Mexico's president gathers power, pushes reform

(Continued)

Addressing his Cabinet and hundreds of dignitaries at a celebration of his first 100 days, Pena Nieto jubilantly pledged to maintain the breakneck tempo.

"The intensity won't be passing. The pace of work will keep up. We didn't come just to govern, but to transform," he declared.

The new president pushed through the most sweeping education overhaul in seven decades, a potentially far-reaching reengineering of Mexico's deeply dysfunctional education system that calls for merit-based teacher hiring and promotion to replace a system in which union domination meant jobs were inherited and sold.

Teachers' union head Elba Esther Gordillo, one of the most powerful-yet-reviled people in Mexico, had pledged to fight the plan that passed Feb. 25, but then was arrested the next day on charges that she embezzled $160 million.

Gordillo rose to her influential position thanks to earlier PRI leaders, although she had strained those ties by supporting other parties in recent years.

Last week, Pena Nieto put forward a set of constitutional and legal changes that he pledged will drive down some of the world's highest cellphone prices and bring programming choice to a country almost entirely dominated by two television magnates.

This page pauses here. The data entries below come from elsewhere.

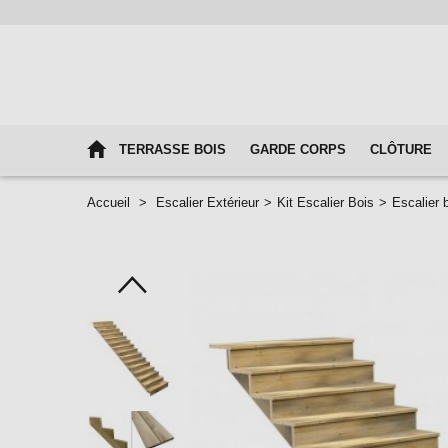
TERRASSE BOIS
GARDE CORPS
CLÔTURE
Accueil
>
Escalier Extérieur
>
Kit Escalier Bois
>
Escalier 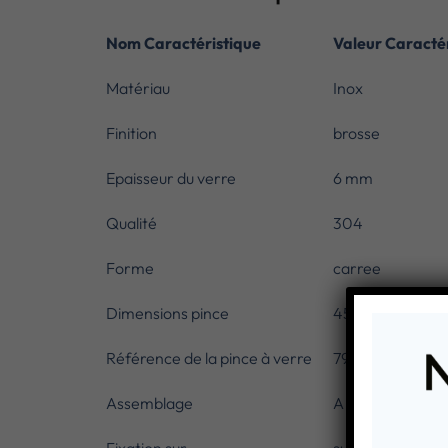
Nom Caractéristique
Valeur Caractér
Matériau
Inox
Finition
brosse
Epaisseur du verre
6 mm
Qualité
304
Forme
carree
Dimensions pince
45 x 45 mm
Référence de la pince à verre
799000
Assemblage
A visser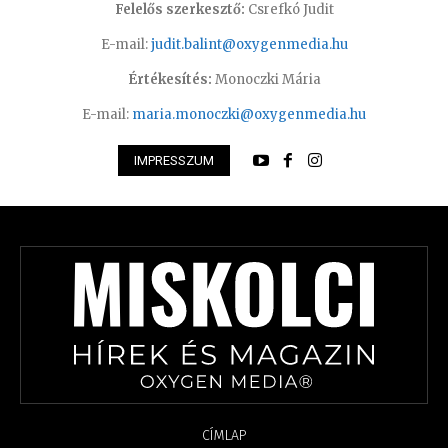
Felelős szerkesztő:
Csrefkó Judit
E-mail:
judit.balint@oxygenmedia.hu
Értékesítés:
Monoczki Mária
E-mail:
maria.monoczki@oxygenmedia.hu
IMPRESSZUM
CÍMLAP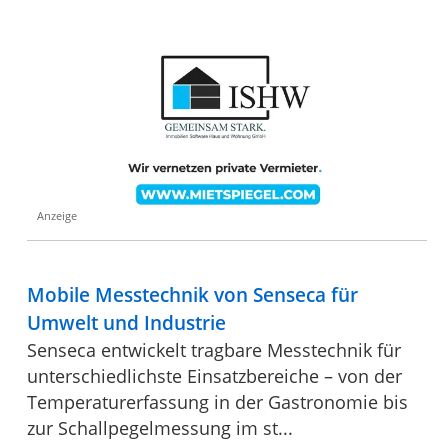
Anzeige
Mobile Messtechnik von Senseca für
Umwelt und Industrie
Senseca entwickelt tragbare Messtechnik für
unterschiedlichste Einsatzbereiche – von der
Temperaturerfassung in der Gastronomie bis
zur Schallpegelmessung im st...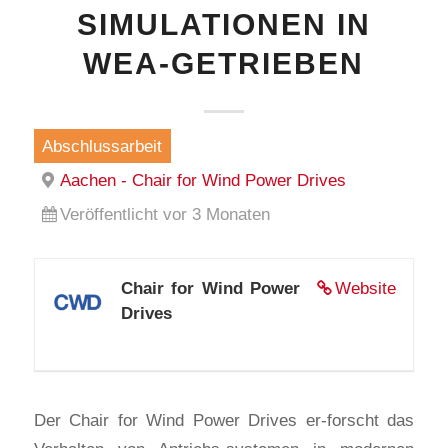
SIMULATIONEN IN
WEA-GETRIEBEN
Abschlussarbeit
Aachen - Chair for Wind Power Drives
Veröffentlicht vor 3 Monaten
Chair for Wind Power
Website
Drives
Der Chair for Wind Power Drives er-forscht das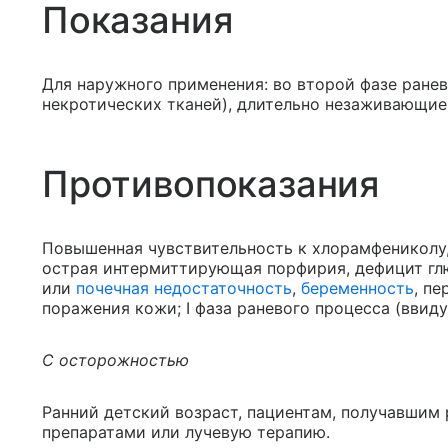
Показания
Для наружного применения: во второй фазе ранев
некротических тканей), длительно незаживающие
Противопоказания
Повышенная чувствительность к хлорамфениколу,
острая интермиттирующая порфирия, дефицит глю
или
почечная недостаточность
,
беременность
, п
поражения кожи; I фаза раневого процесса (ввид
С осторожностью
Ранний детский возраст, пациентам, получавшим
препаратами или лучевую терапию.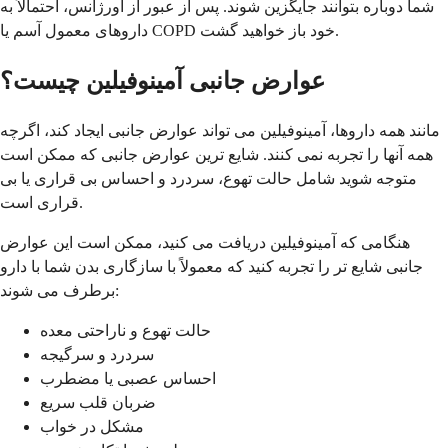
شما دوباره بتوانند جایگزین شوند. پس از عبور از اورژانس، احتمالاً به
داروهای معمول آسم یا COPD خود باز خواهید گشت.
عوارض جانبی آمینوفیلین چیست؟
مانند همه داروها، آمینوفیلین می تواند عوارض جانبی ایجاد کند، اگرچه
همه آنها را تجربه نمی کنند. شایع ترین عوارض جانبی که ممکن است
متوجه شوید شامل حالت تهوع، سردرد و احساس بی قراری یا بی
قراری است.
هنگامی که آمینوفیلین دریافت می کنید، ممکن است این عوارض
جانبی شایع تر را تجربه کنید که معمولاً با سازگاری بدن شما با دارو
برطرف می شوند:
حالت تهوع و ناراحتی معده
سردرد و سرگیجه
احساس عصبی یا مضطرب
ضربان قلب سریع
مشکل در خواب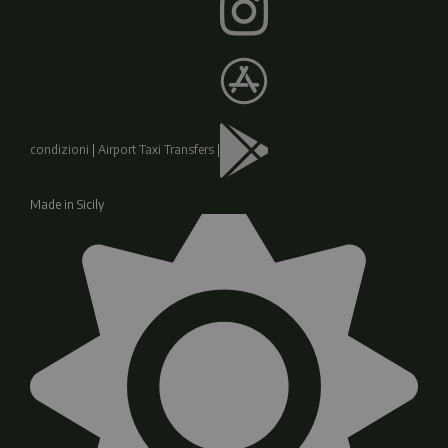
condizioni
|
Airport Taxi Transfers
|
Made in Sicily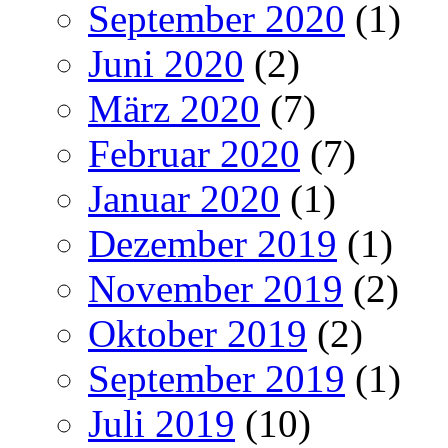
September 2020
(1)
Juni 2020
(2)
März 2020
(7)
Februar 2020
(7)
Januar 2020
(1)
Dezember 2019
(1)
November 2019
(2)
Oktober 2019
(2)
September 2019
(1)
Juli 2019
(10)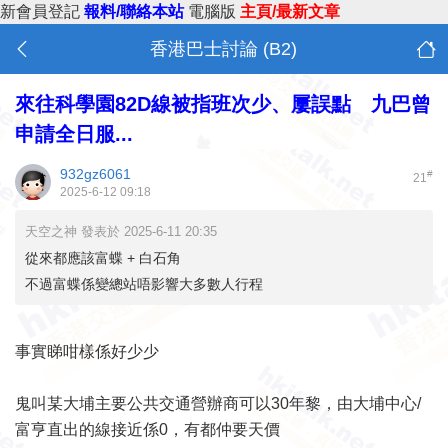
新會員登記
報料/聯絡本站
電腦版
主頁/最新文章
香港巴士討論 (B2)
來往科學園82D線被指班次少、屢誤點 九巴曾
申請全日服...
932gz6061
#
21
2025-6-12 09:18
天空之神 發表於 2025-6-11 20:35
從來都應該富蝶 + 白石角
不過富蝶係變總站唔影響大多數人行程
事實睇咁樣係好少少
鬼叫某大埔主要公共交通營辦商可以30年黎，由大埔中心/
富亨直出的線接近係0，有都仲要天價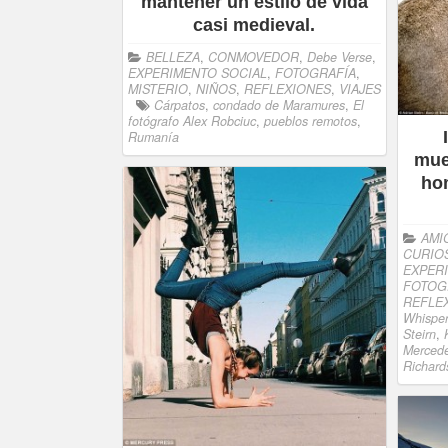
mantener un estilo de vida
casi medieval.
BELLEZA
,
CONMOVEDOR
,
Debe Verse
,
EXPERIMENTO SOCIAL
,
FOTOGRAFÍA
,
MISTERIO
,
NIÑOS
,
REFLEXIONES
,
VIAJES
Cárpatos
,
condado de Maramures
,
El
fotógrafo Alex Robciuc
,
pueblos remotos
,
Rumanía
mue
ho
AMI
CURIO
EXPER
FOTOG
REFLE
Whisper
Steirn
,
Merced
Richard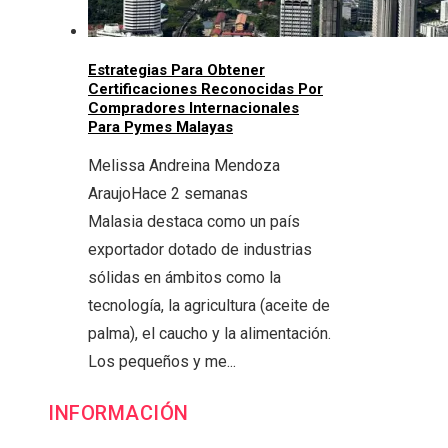
Estrategias Para Obtener
Certificaciones Reconocidas Por
Compradores Internacionales
Para Pymes Malayas
Melissa Andreina Mendoza
Araujo
Hace 2 semanas
Malasia destaca como un país
exportador dotado de industrias
sólidas en ámbitos como la
tecnología, la agricultura (aceite de
palma), el caucho y la alimentación.
Los pequeños y me...
INFORMACIÓN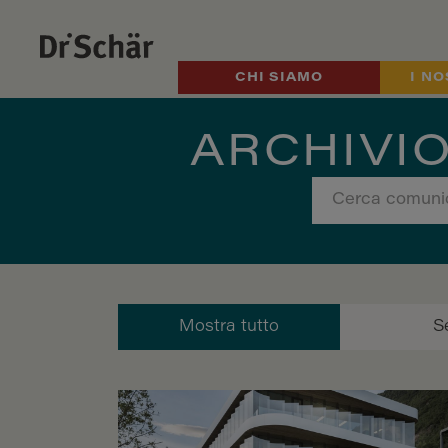
CHI SIAMO
I NO
ARCHIVIO
Mostra tutto
S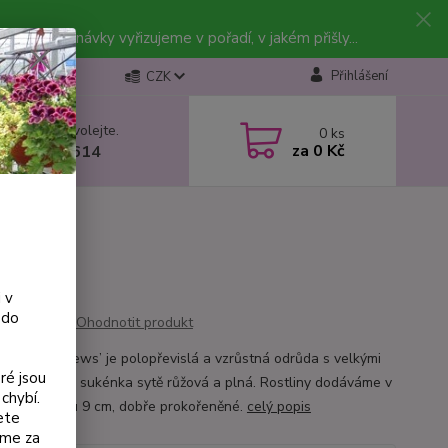
vky. Objednávky vyřizujeme v pořadí, v jakém přišly...
Přihlášení
CZK
 si rady? Zavolejte.
0
ks
za
0 Kč
 602 223 614
 v
 do
Ohodnotit produkt
e ‘Garden News’ je polopřevislá a vzrůstná odrůda s velkými
ré jsou
 korunka bílá, sukénka sytě růžová a plná. Rostliny dodáváme v
chybí.
áči o průměru 9 cm, dobře prokořeněné.
celý popis
ete
eme za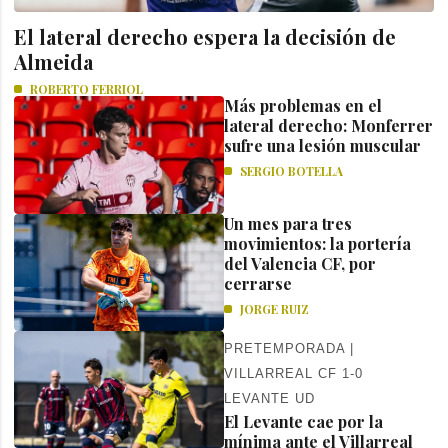
El lateral derecho espera la decisión de
Almeida
ROBERTO FERRIOL
Más problemas en el
lateral derecho: Monferrer
sufre una lesión muscular
SERGIO BOTELLA
Un mes para tres
movimientos: la portería
del Valencia CF, por
cerrarse
JORGE RUIZ
PRETEMPORADA |
VILLARREAL CF 1-0
LEVANTE UD
El Levante cae por la
mínima ante el Villarreal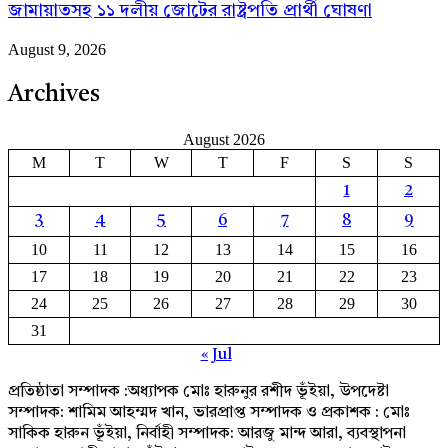
জামায়াতসহ ১১ দলীয় জোটের রাষ্ট্রপতি প্রার্থী ঘোষণা
August 9, 2026
Archives
August 2026
M
T
W
T
F
S
S
1
2
3
4
5
6
7
8
9
10
11
12
13
14
15
16
17
18
19
20
21
22
23
24
25
26
27
28
29
30
31
« Jul
প্রতিষ্ঠাতা সম্পাদক :অধ্যাপক মোঃ হারুনুর রশীদ ভূঁইয়া, উপদেষ্টা
সম্পাদক: শামিম আহম্মদ খান, ভারপ্রাপ্ত সম্পাদক ও প্রকাশক : মোঃ
সাকিক হারুন ভূঁইয়া, নির্বাহী সম্পাদক: আরজু মান্দ আরা, ব্যবস্থাপনা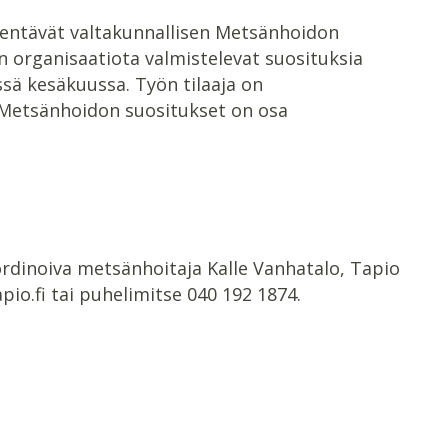
äydentävät valtakunnallisen Metsänhoidon
n organisaatiota valmistelevat suosituksia
sä kesäkuussa. Työn tilaaja on
 Metsänhoidon suositukset on osa
rdinoiva metsänhoitaja Kalle Vanhatalo, Tapio
io.fi tai puhelimitse 040 192 1874.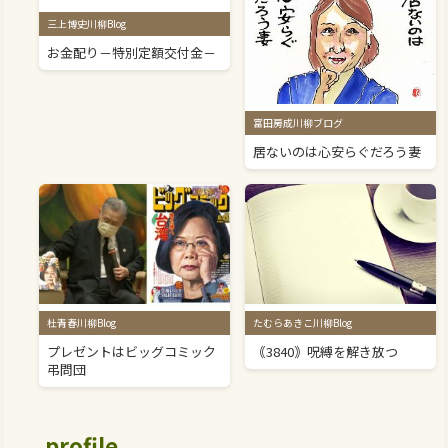
三上博史川柳Blog
お金配り－特別定額交付金－
富田房成川柳ブログ
居ないのは心安らぐだろう妻
杜青春川柳Blog
たむらあきこ川柳Blog
プレゼントはビッグコミック
｟3840｠呪縛を解き放つ
弔問団
profile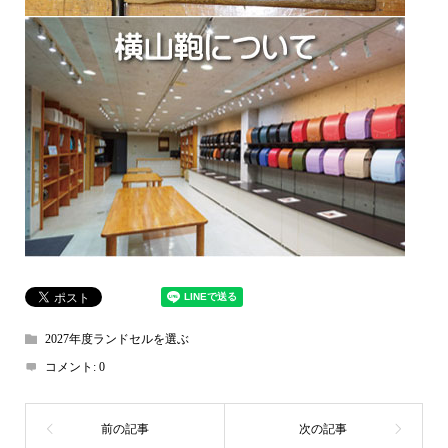
2027年度ランドセルを選ぶ
コメント:
0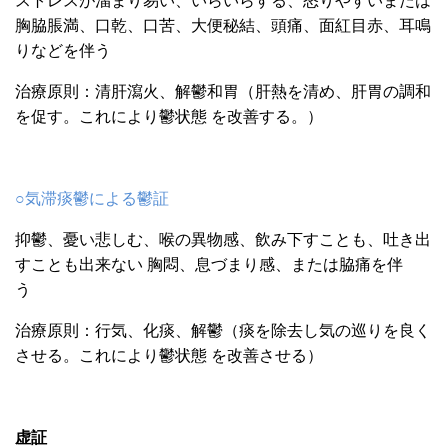
ストレスが溜まり易い、いらいらする、怒りやすいまたは
胸脇脹満、口乾、口苦、大便秘結、頭痛、面紅目赤、耳鳴
りなどを伴う
治療原則：清肝瀉火、解鬱和胃（肝熱を清め、肝胃の調和
を促す。これにより鬱状態
を改善する。）
○気滞痰鬱による鬱証
抑鬱、憂い悲しむ、喉の異物感、飲み下すことも、吐き出
すことも出来ない
胸悶、息づまり感、または脇痛を伴
う
治療原則：行気、化痰、解鬱（痰を除去し気の巡りを良く
させる。これにより鬱状態
を改善させる）
虚証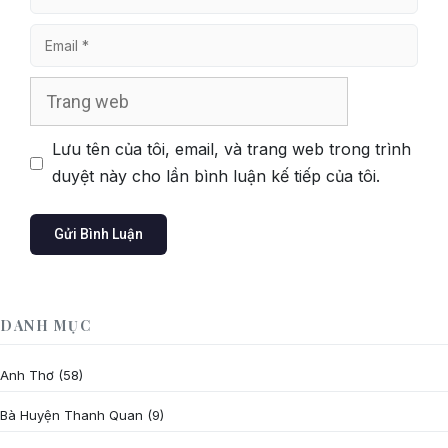
Email
Trang
web
Lưu tên của tôi, email, và trang web trong trình
duyệt này cho lần bình luận kế tiếp của tôi.
DANH MỤC
Anh Thơ
(58)
Bà Huyện Thanh Quan
(9)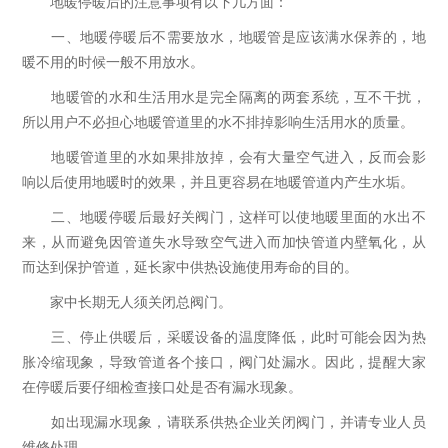
地暖停暖后的注意事项有以下几方面：
一、地暖停暖后不需要放水，地暖管是应该满水保养的，地
暖不用的时候一般不用放水。
地暖管的水和生活用水是完全隔离的两套系统，互不干扰，
所以用户不必担心地暖管道里的水不排掉影响生活用水的质量。
地暖管道里的水如果排放掉，会有大量空气进入，反而会影
响以后使用地暖时的效果，并且更容易在地暖管道内产生水垢。
二、地暖停暖后最好关阀门，这样可以使地暖里面的水出不
来，从而避免因管道失水导致空气进入而加快管道内壁氧化，从
而达到保护管道，延长家中供热设施使用寿命的目的。
家中长期无人须关闭总阀门。
三、停止供暖后，采暖设备的温度降低，此时可能会因为热
胀冷缩现象，导致管道各个接口，阀门处漏水。因此，提醒大家
在停暖后要仔细检查接口处是否有漏水现象。
如出现漏水现象，请联系供热企业关闭阀门，并请专业人员
维修处理。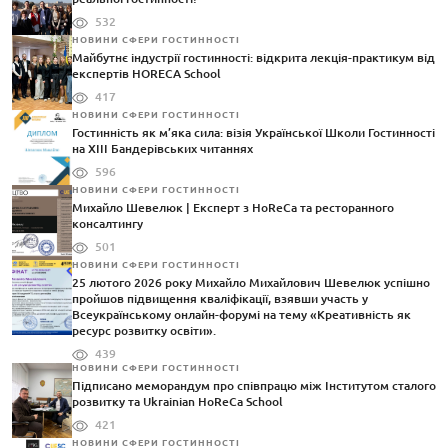
532
НОВИНИ СФЕРИ ГОСТИННОСТІ
Майбутнє індустрії гостинності: відкрита лекція-практикум від
експертів HORECA School
417
НОВИНИ СФЕРИ ГОСТИННОСТІ
Гостинність як м’яка сила: візія Української Школи Гостинності
на XIII Бандерівських читаннях
596
НОВИНИ СФЕРИ ГОСТИННОСТІ
Михайло Шевелюк | Експерт з HoReCa та ресторанного
консалтингу
501
НОВИНИ СФЕРИ ГОСТИННОСТІ
25 лютого 2026 року Михайло Михайлович Шевелюк успішно
пройшов підвищення кваліфікації, взявши участь у
Всеукраїнському онлайн-форумі на тему «Креативність як
ресурс розвитку освіти».
439
НОВИНИ СФЕРИ ГОСТИННОСТІ
Підписано меморандум про співпрацю між Інститутом сталого
розвитку та Ukrainian HoReCa School
421
НОВИНИ СФЕРИ ГОСТИННОСТІ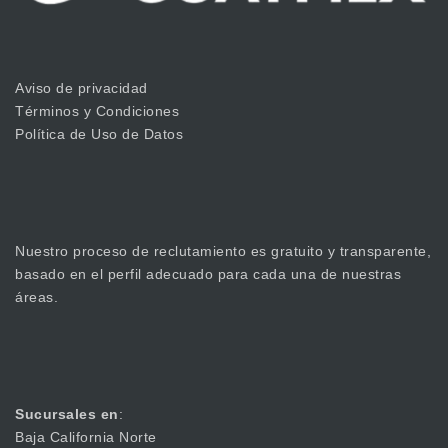
Aviso de privacidad
Términos y Condiciones
Política de Uso de Datos
Nuestro proceso de reclutamiento es gratuito y transparente,
basado en el perfil adecuado para cada una de nuestras
áreas.
Sucursales en
:
Baja California Norte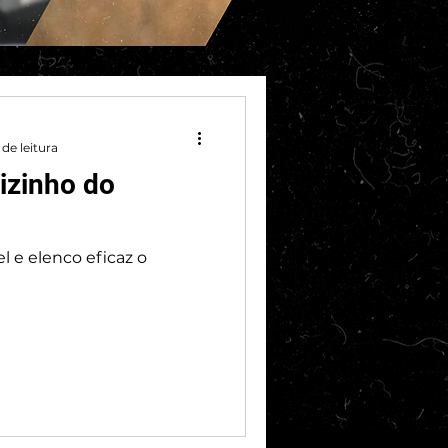
de leitura
Vizinho do
 e elenco eficaz o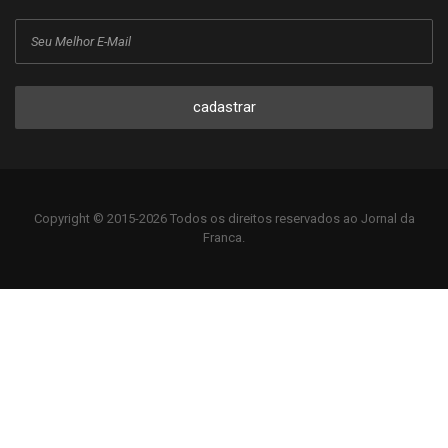
cadastrar
Copyright © 2015-2026 Todos os direitos reservados ao Jornal da
Franca.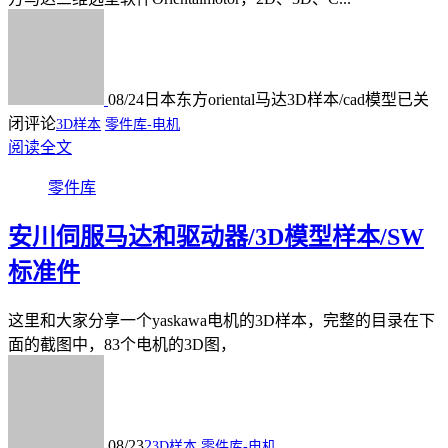
08/24
日本东方oriental马达3D样本/cad模型
已关
闭评论
3D样本
零件库-电机
阅读全文
零件库
安川伺服马达和驱动器/3D模型样本/SW
标准件
这里和大家分享一个yaskawa电机的3D样本，完整的目录在下
面的截图中，83个电机的3D图，
08/23
2
3D样本
零件库-电机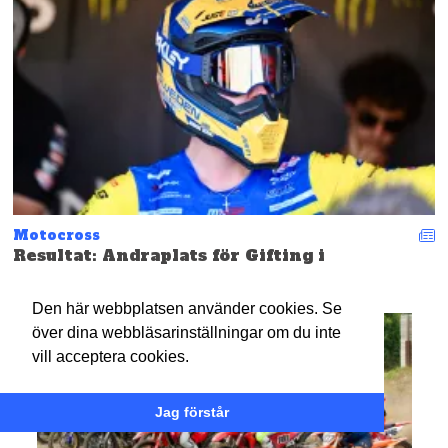
Motocross
Resultat: Andraplats för Gifting i
comebacken
Den här webbplatsen använder cookies. Se
över dina webbläsarinställningar om du inte
vill acceptera cookies.
Jag förstår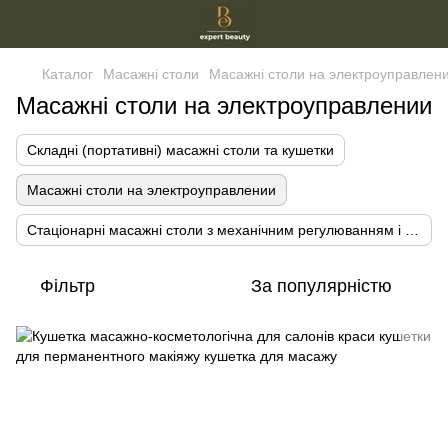
Каталог
Масажні столи
Масажні столи на электроуправлен
Масажні столи на электроуправлении
Складні (портативні) масажні столи та кушетки
Масажні столи на электроуправлении
Стаціонарні масажні столи з механічним регулюванням і без регулювання
Фільтр
За популярністю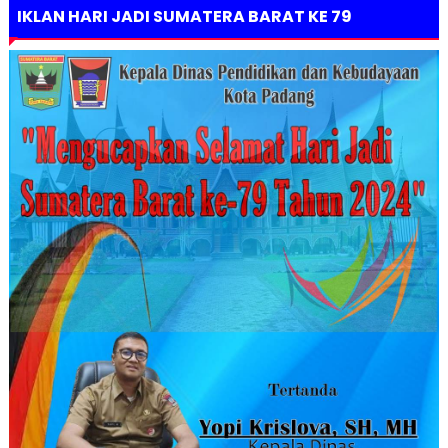
IKLAN HARI JADI SUMATERA BARAT KE 79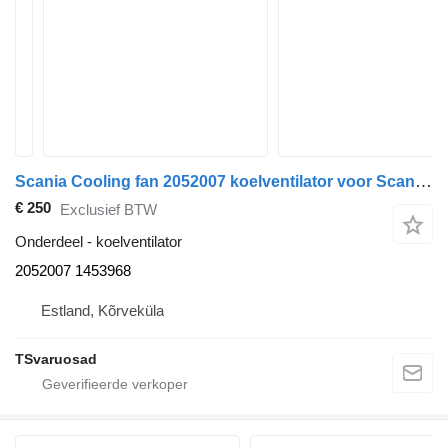
Scania Cooling fan 2052007 koelventilator voor Scania P310 trekker
€ 250
Exclusief BTW
Onderdeel - koelventilator
2052007 1453968
Estland, Kõrveküla
TSvaruosad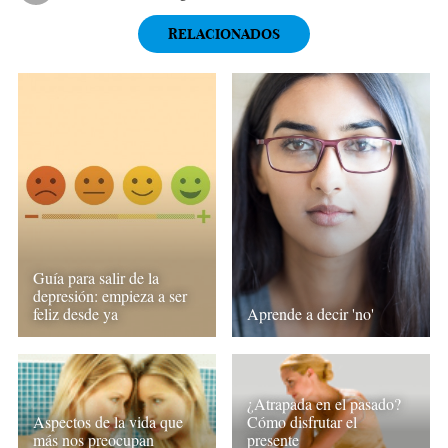
RELACIONADOS
Guía para salir de la
depresión: empieza a ser
feliz desde ya
Aprende a decir 'no'
¿Atrapada en el pasado?
Aspectos de la vida que
Cómo disfrutar el
más nos preocupan
presente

The largest broadcaster, Televisa, long has been seen as a staunch ally of the PRI. Slim helped build his fortune when he bought Mexico's failing national telephone company at a bargain-basement price from a PRI government. Slim's Telmex controls 80 percent of Mexican landlines and 70 percent of the mobile-phone market. Emilio Azcarraga's Televisa has 70 percent of the broadcast TV market and more than 45 percent of cable television.

Pena Nieto has shown "that yes, he has the capacity to take decisions like arresting Elba Esther Gordillo, difficult decisions that require strength," said Jose Antonio Crespo, a historian and researcher at the Center for Economic Research and Teaching in Mexico City. "These are good signs that's he's willing to get into serious reforms, along with the opposition."